Poster
in
Workshop: 6th Robot Learning Workshop: Pretraining, Fine-Tuning, and Generalization with Large Scale Models
Policy-Guided Diffusion
Matthew T Jackson · Michael Matthews · Cong Lu · Jakob Foerster · Shimon Whiteson
Keywords: [ diffusion models ] [ Reinforcement Learning ] [ offline reinforcement learning ] [ Synthetic Data ]

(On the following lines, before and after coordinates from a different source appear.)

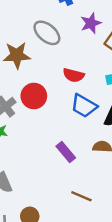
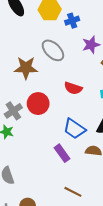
blue trapezoid: (84, 106) -> (74, 129), moved

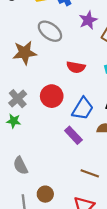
red circle: (38, 104) -> (52, 96), moved
blue trapezoid: (74, 129) -> (83, 109), turned -85

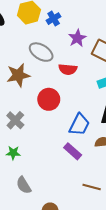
red semicircle: (76, 67) -> (68, 69), moved
red circle: (52, 96) -> (49, 99), moved
green star: (14, 121) -> (13, 153), moved

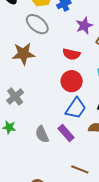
gray ellipse: (41, 52) -> (37, 24), moved
red circle: (49, 99) -> (72, 81), moved
gray semicircle: (24, 185) -> (42, 134), moved

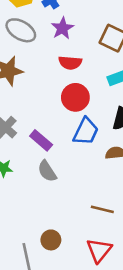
purple star: (84, 26) -> (62, 28), moved
purple rectangle: (66, 133) -> (41, 140), moved

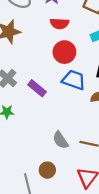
blue trapezoid: (86, 131) -> (74, 80), turned -95
gray semicircle: (47, 171) -> (60, 140), moved

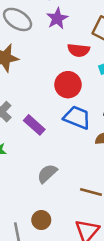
red semicircle: (59, 24) -> (79, 50), moved
gray semicircle: (60, 140) -> (47, 174), moved, turned 78

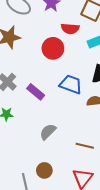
red circle: (68, 85) -> (53, 48), moved

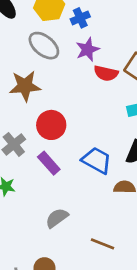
red semicircle: (70, 29) -> (106, 73), moved
red circle: (53, 48) -> (51, 125), moved

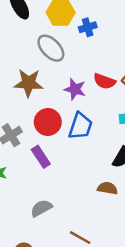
purple star: (87, 50) -> (75, 89), moved, turned 30
blue trapezoid: (97, 160) -> (80, 126), moved, turned 72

Model-free methods for offline reinforcement learning typically suffer from value overestimation, resulting from generalization to out-of-sample state-action pairs. On the other hand, model-based methods must handle in compounding errors in transition dynamics, as the policy is rolled out using the learned model. As a solution, we propose policy-guided diffusion (PGD). Our method generates entire trajectories using a diffusion model, with an additional policy guidance term that biases samples towards the policy being trained. Evaluating PGD on the Adroit manipulation environment, we show that guidance dramatically increases trajectory likelihood under the target policy, without increasing model error. When training offline RL agents on purely synthetic data, our early results show that guidance leads to improvements in performance across datasets. We believe this approach is a step towards the training of offline agents on predominantly synthetic experience, minimizing the principal drawbacks of offline RL.